Task to complete: From the entries below, reproduce exactly the line containing "Rykhus added that", the line containing "it’s not only", and every line in between, with nothing added.

Supplied material:
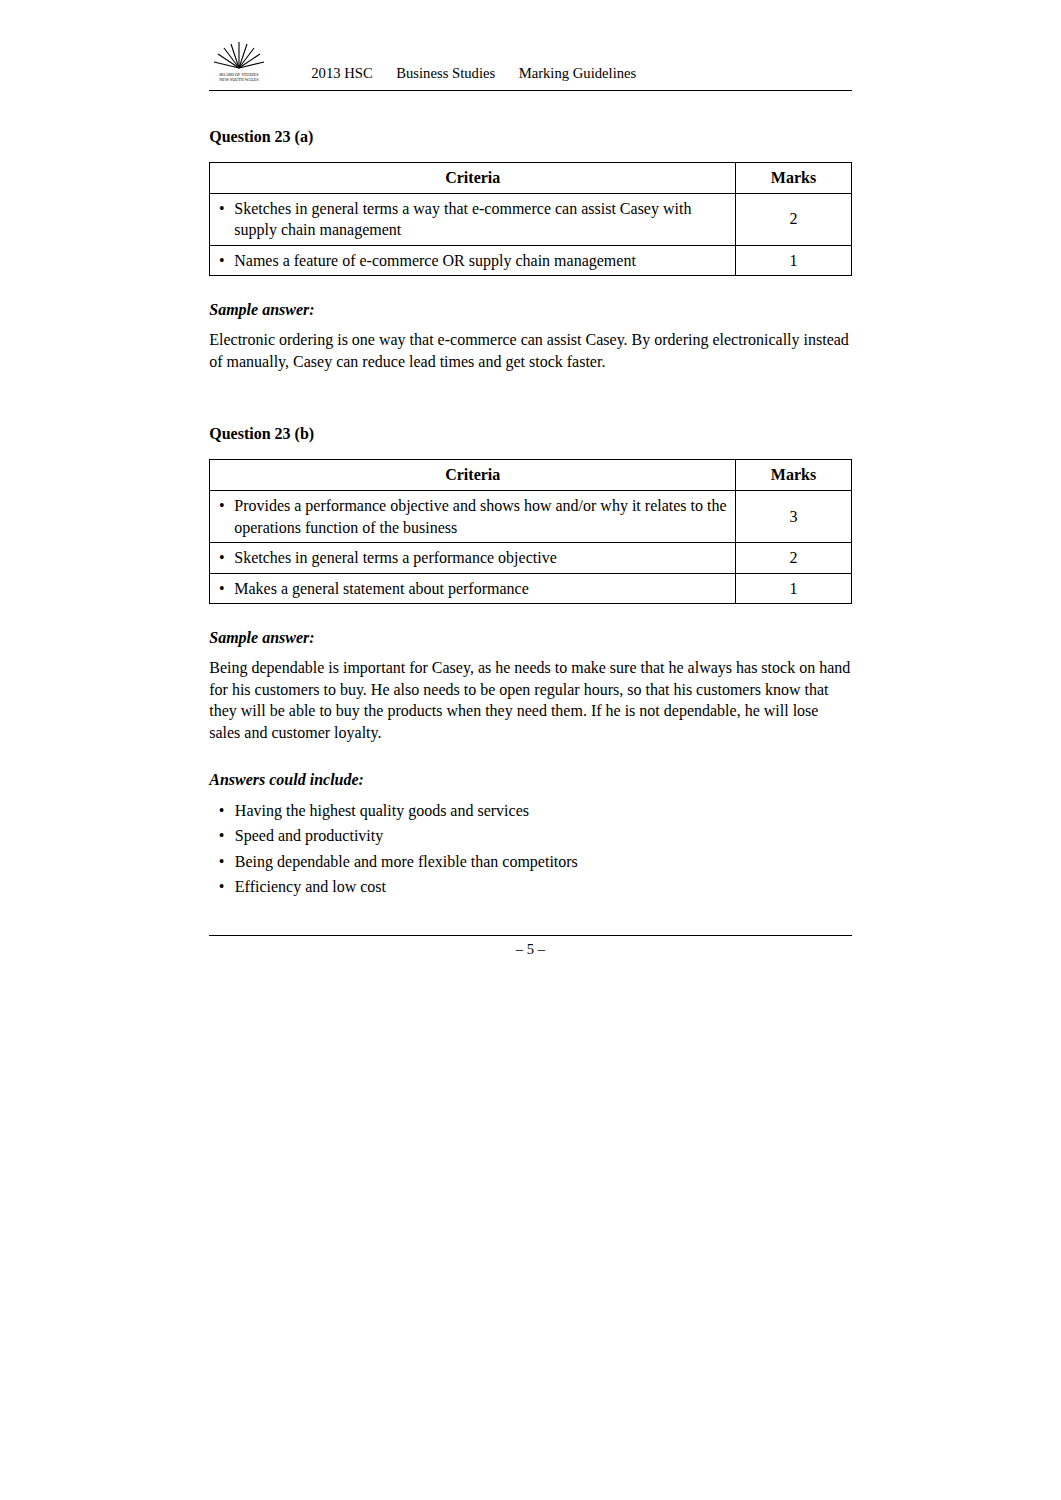BOARD OF STUDIES NEW SOUTH WALES
2013 HSC Business Studies Marking Guidelines
Question 23 (a)
| Criteria | Marks |
| --- | --- |
| Sketches in general terms a way that e-commerce can assist Casey with supply chain management | 2 |
| Names a feature of e-commerce OR supply chain management | 1 |
Sample answer:
Electronic ordering is one way that e-commerce can assist Casey. By ordering electronically instead of manually, Casey can reduce lead times and get stock faster.
Question 23 (b)
| Criteria | Marks |
| --- | --- |
| Provides a performance objective and shows how and/or why it relates to the operations function of the business | 3 |
| Sketches in general terms a performance objective | 2 |
| Makes a general statement about performance | 1 |
Sample answer:
Being dependable is important for Casey, as he needs to make sure that he always has stock on hand for his customers to buy. He also needs to be open regular hours, so that his customers know that they will be able to buy the products when they need them. If he is not dependable, he will lose sales and customer loyalty.
Answers could include:
Having the highest quality goods and services
Speed and productivity
Being dependable and more flexible than competitors
Efficiency and low cost
– 5 –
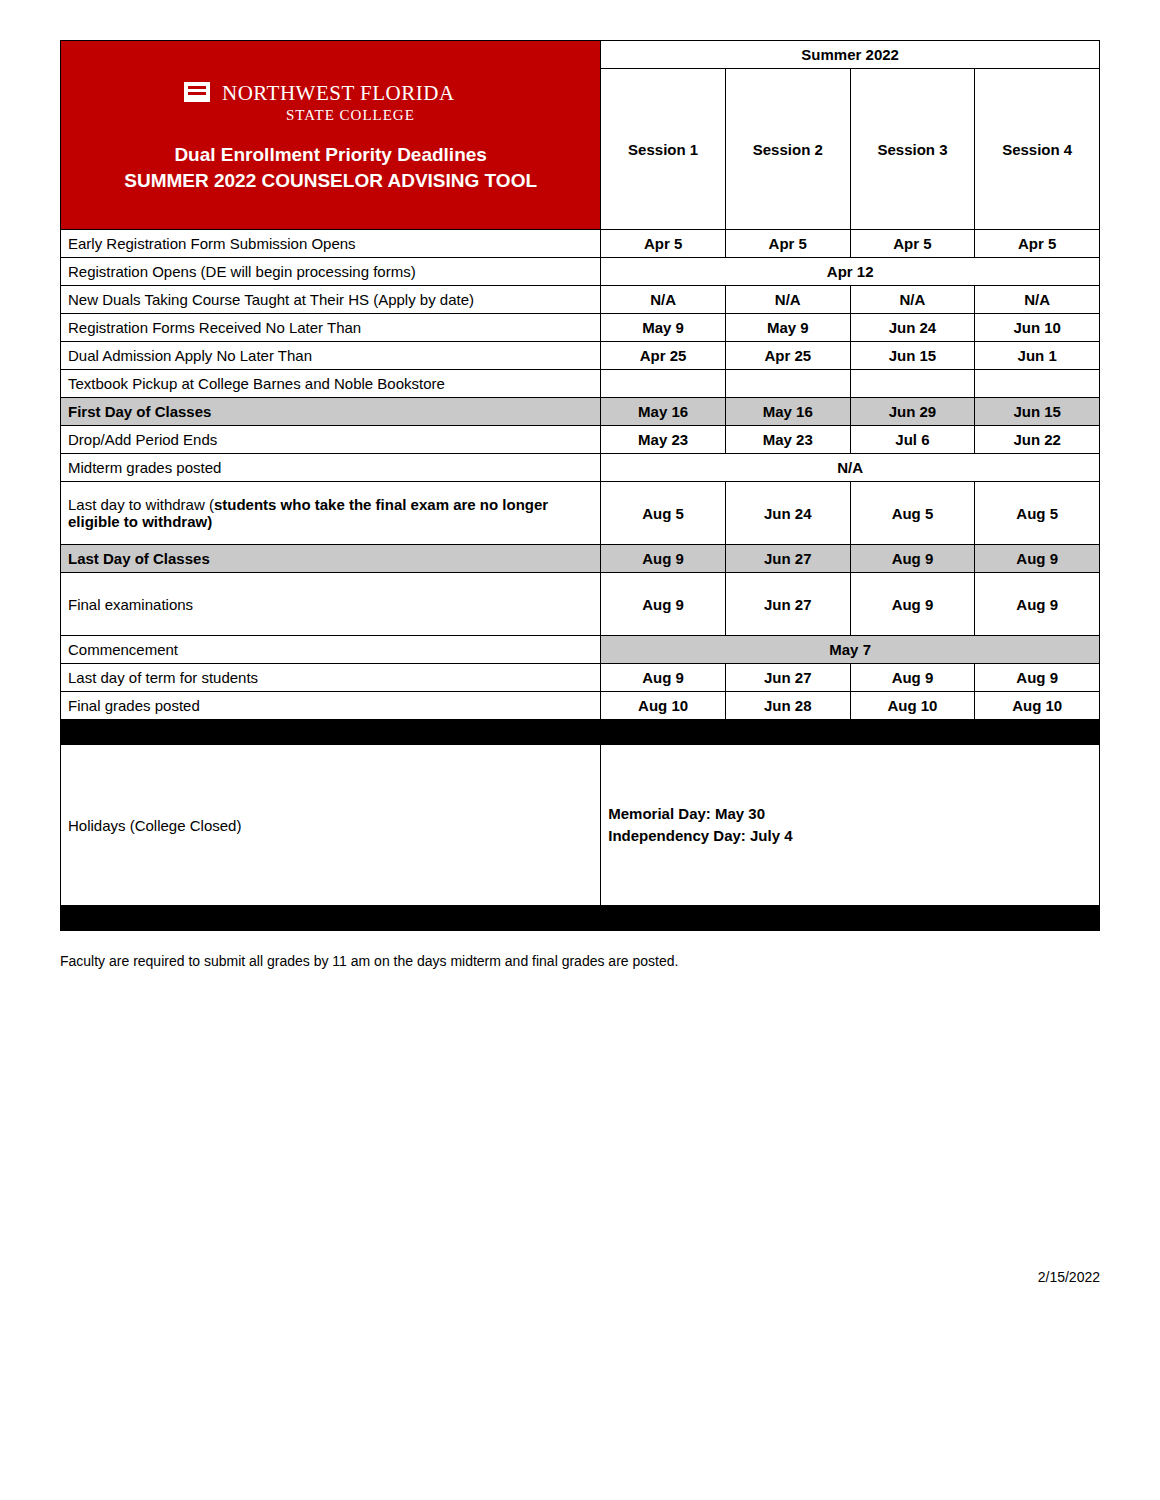| NORTHWEST FLORIDA STATE COLLEGE Dual Enrollment Priority Deadlines SUMMER 2022 COUNSELOR ADVISING TOOL | Summer 2022 |
| Session 1 | Session 2 | Session 3 | Session 4 |
| Early Registration Form Submission Opens | Apr 5 | Apr 5 | Apr 5 | Apr 5 |
| Registration Opens (DE will begin processing forms) | Apr 12 |
| New Duals Taking Course Taught at Their HS (Apply by date) | N/A | N/A | N/A | N/A |
| Registration Forms Received No Later Than | May 9 | May 9 | Jun 24 | Jun 10 |
| Dual Admission Apply No Later Than | Apr 25 | Apr 25 | Jun 15 | Jun 1 |
| Textbook Pickup at College Barnes and Noble Bookstore | | | | |
| First Day of Classes | May 16 | May 16 | Jun 29 | Jun 15 |
| Drop/Add Period Ends | May 23 | May 23 | Jul 6 | Jun 22 |
| Midterm grades posted | N/A |
| Last day to withdraw ( students who take the final exam are no longer eligible to withdraw) | Aug 5 | Jun 24 | Aug 5 | Aug 5 |
| Last Day of Classes | Aug 9 | Jun 27 | Aug 9 | Aug 9 |
| Final examinations | Aug 9 | Jun 27 | Aug 9 | Aug 9 |
| Commencement | May 7 |
| Last day of term for students | Aug 9 | Jun 27 | Aug 9 | Aug 9 |
| Final grades posted | Aug 10 | Jun 28 | Aug 10 | Aug 10 |
| Holidays (College Closed) | Memorial Day: May 30 Independency Day: July 4 |
Faculty are required to submit all grades by 11 am on the days midterm and final grades are posted.
2/15/2022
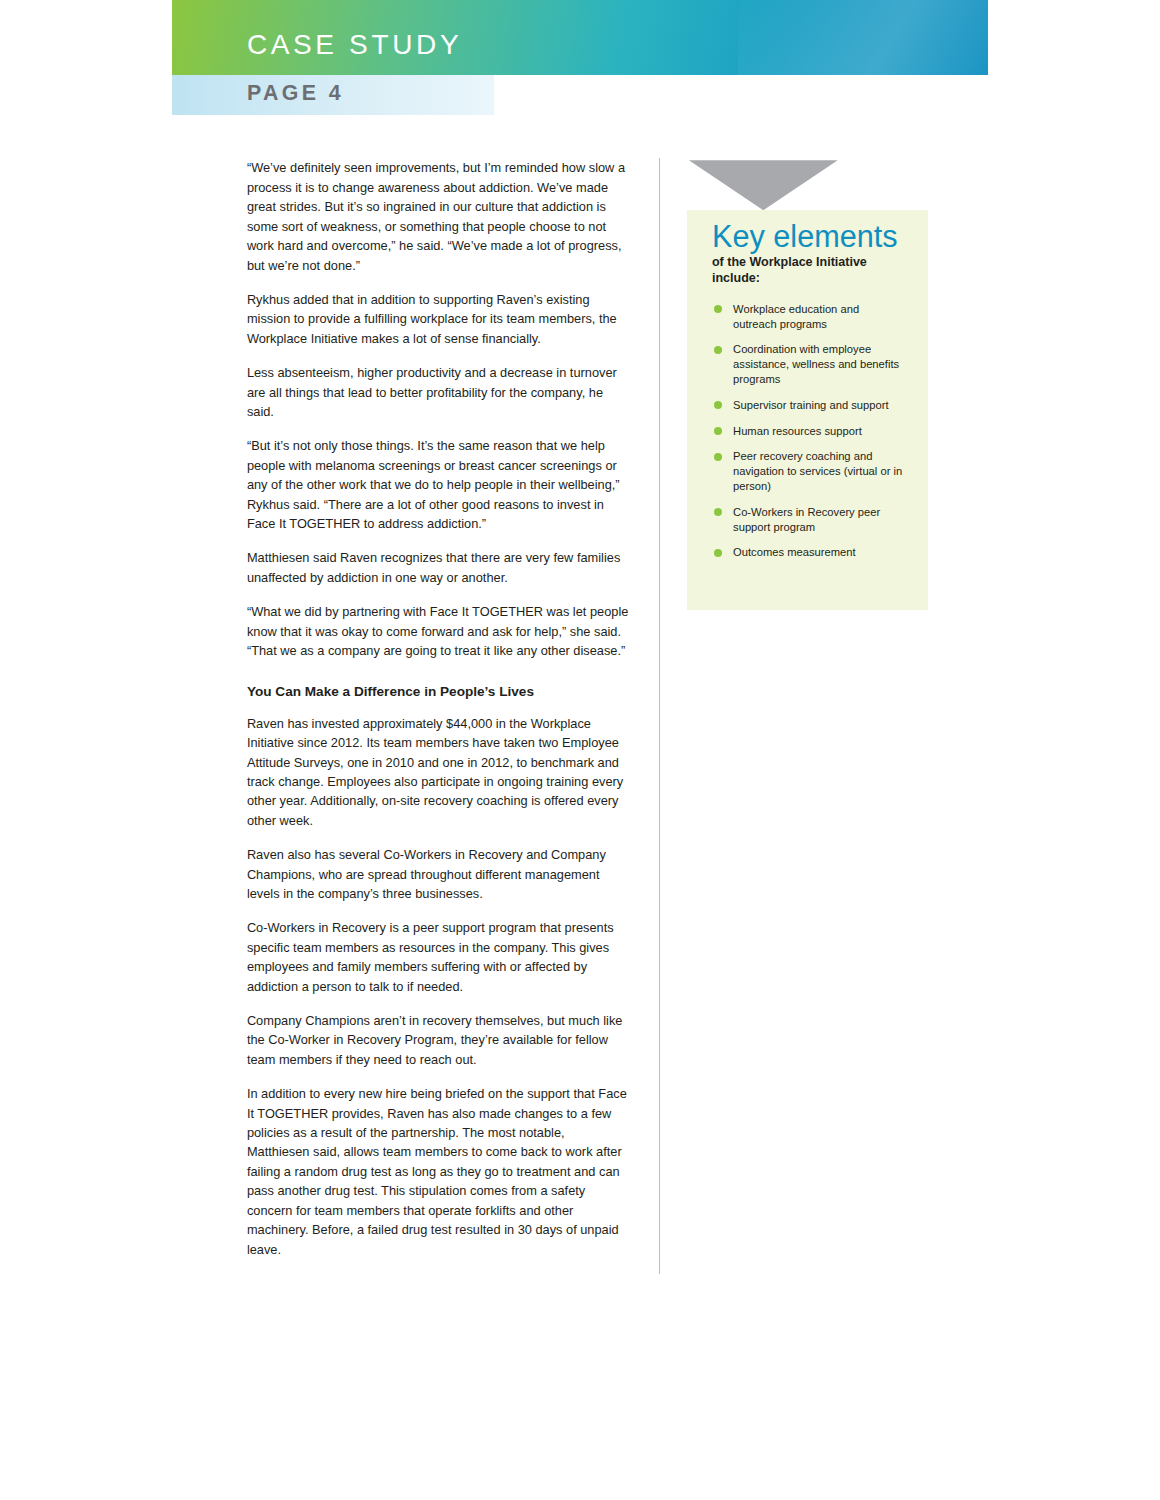CASE STUDY
PAGE 4
“We’ve definitely seen improvements, but I’m reminded how slow a process it is to change awareness about addiction. We’ve made great strides. But it’s so ingrained in our culture that addiction is some sort of weakness, or something that people choose to not work hard and overcome,” he said. “We’ve made a lot of progress, but we’re not done.”
Rykhus added that in addition to supporting Raven’s existing mission to provide a fulfilling workplace for its team members, the Workplace Initiative makes a lot of sense financially.
Less absenteeism, higher productivity and a decrease in turnover are all things that lead to better profitability for the company, he said.
“But it’s not only those things. It’s the same reason that we help people with melanoma screenings or breast cancer screenings or any of the other work that we do to help people in their wellbeing,” Rykhus said. “There are a lot of other good reasons to invest in Face It TOGETHER to address addiction.”
Matthiesen said Raven recognizes that there are very few families unaffected by addiction in one way or another.
“What we did by partnering with Face It TOGETHER was let people know that it was okay to come forward and ask for help,” she said. “That we as a company are going to treat it like any other disease.”
You Can Make a Difference in People’s Lives
Raven has invested approximately $44,000 in the Workplace Initiative since 2012. Its team members have taken two Employee Attitude Surveys, one in 2010 and one in 2012, to benchmark and track change. Employees also participate in ongoing training every other year. Additionally, on-site recovery coaching is offered every other week.
Raven also has several Co-Workers in Recovery and Company Champions, who are spread throughout different management levels in the company’s three businesses.
Co-Workers in Recovery is a peer support program that presents specific team members as resources in the company. This gives employees and family members suffering with or affected by addiction a person to talk to if needed.
Company Champions aren’t in recovery themselves, but much like the Co-Worker in Recovery Program, they’re available for fellow team members if they need to reach out.
In addition to every new hire being briefed on the support that Face It TOGETHER provides, Raven has also made changes to a few policies as a result of the partnership. The most notable, Matthiesen said, allows team members to come back to work after failing a random drug test as long as they go to treatment and can pass another drug test. This stipulation comes from a safety concern for team members that operate forklifts and other machinery. Before, a failed drug test resulted in 30 days of unpaid leave.
Key elements
of the Workplace Initiative include:
Workplace education and outreach programs
Coordination with employee assistance, wellness and benefits programs
Supervisor training and support
Human resources support
Peer recovery coaching and navigation to services (virtual or in person)
Co-Workers in Recovery peer support program
Outcomes measurement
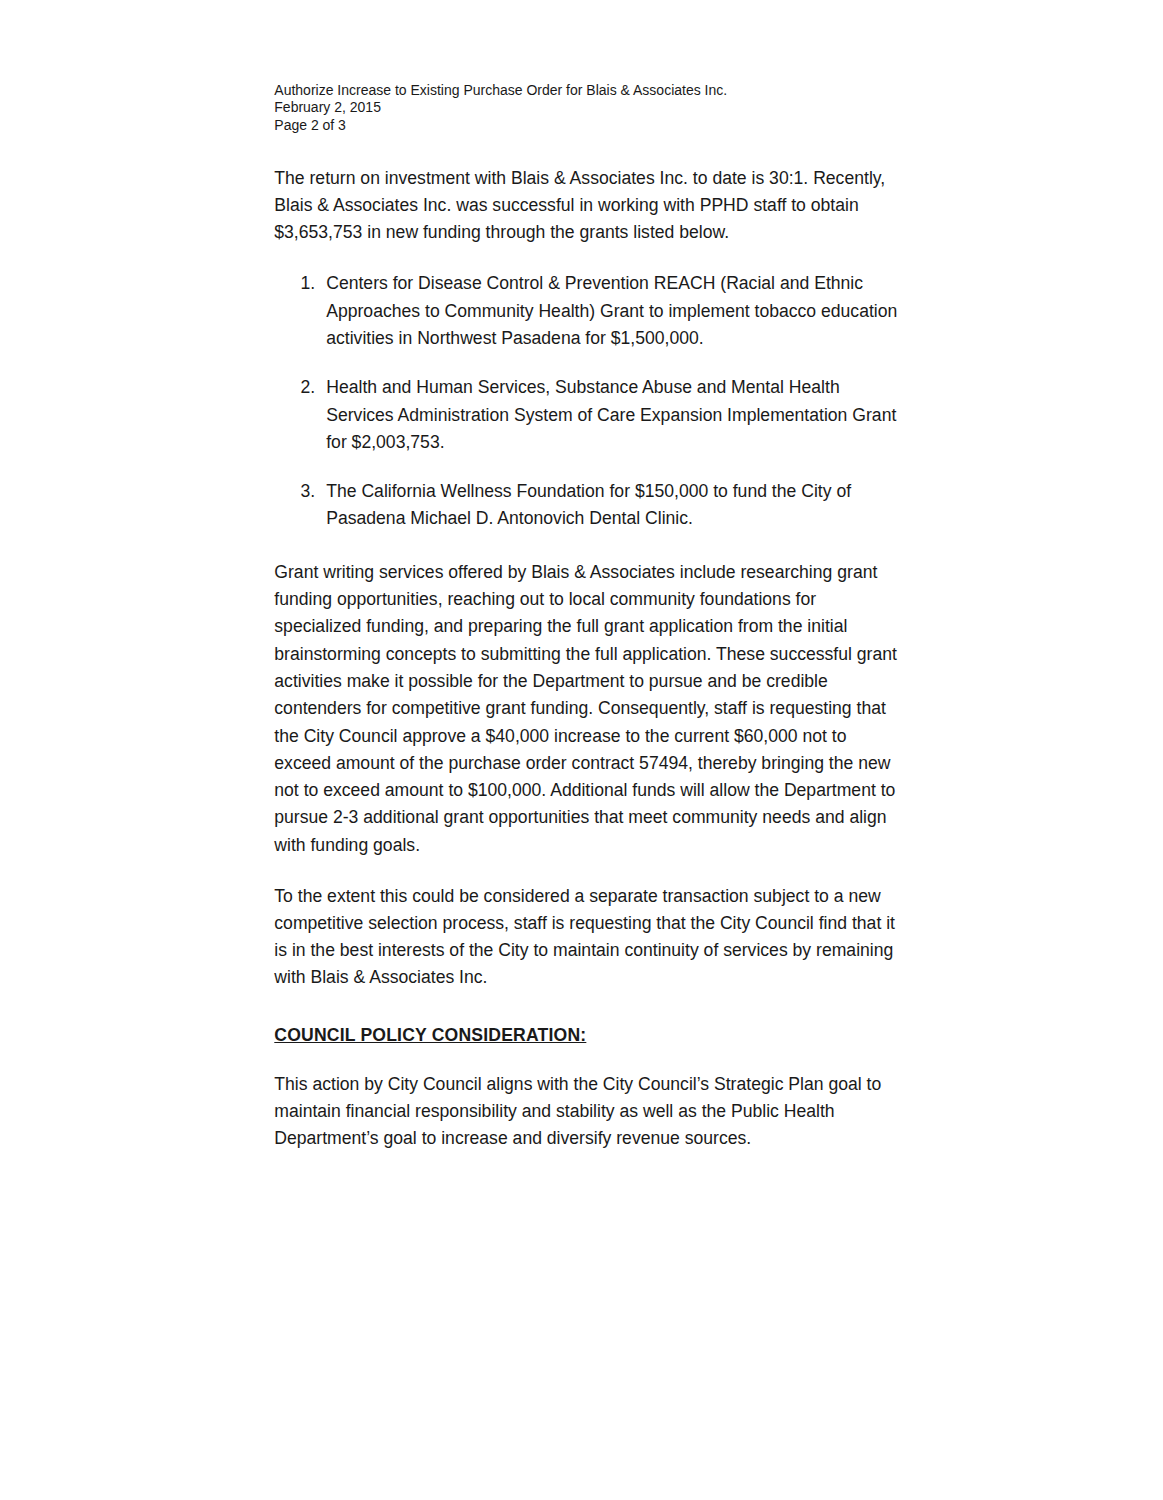Authorize Increase to Existing Purchase Order for Blais & Associates Inc.
February 2, 2015
Page 2 of 3
The return on investment with Blais & Associates Inc. to date is 30:1. Recently, Blais & Associates Inc. was successful in working with PPHD staff to obtain $3,653,753 in new funding through the grants listed below.
Centers for Disease Control & Prevention REACH (Racial and Ethnic Approaches to Community Health) Grant to implement tobacco education activities in Northwest Pasadena for $1,500,000.
Health and Human Services, Substance Abuse and Mental Health Services Administration System of Care Expansion Implementation Grant for $2,003,753.
The California Wellness Foundation for $150,000 to fund the City of Pasadena Michael D. Antonovich Dental Clinic.
Grant writing services offered by Blais & Associates include researching grant funding opportunities, reaching out to local community foundations for specialized funding, and preparing the full grant application from the initial brainstorming concepts to submitting the full application. These successful grant activities make it possible for the Department to pursue and be credible contenders for competitive grant funding. Consequently, staff is requesting that the City Council approve a $40,000 increase to the current $60,000 not to exceed amount of the purchase order contract 57494, thereby bringing the new not to exceed amount to $100,000. Additional funds will allow the Department to pursue 2-3 additional grant opportunities that meet community needs and align with funding goals.
To the extent this could be considered a separate transaction subject to a new competitive selection process, staff is requesting that the City Council find that it is in the best interests of the City to maintain continuity of services by remaining with Blais & Associates Inc.
COUNCIL POLICY CONSIDERATION:
This action by City Council aligns with the City Council’s Strategic Plan goal to maintain financial responsibility and stability as well as the Public Health Department’s goal to increase and diversify revenue sources.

Worked solution:
Rykhus added that in addition to supporting Raven’s existing mission to provide a fulfilling workplace for its team members, the Workplace Initiative makes a lot of sense financially.
Less absenteeism, higher productivity and a decrease in turnover are all things that lead to better profitability for the company, he said.
“But it’s not only those things. It’s the same reason that we help people with melanoma screenings or breast cancer screenings or any of the other work that we do to help people in their wellbeing,” Rykhus said. “There are a lot of other good reasons to invest in Face It TOGETHER to address addiction.”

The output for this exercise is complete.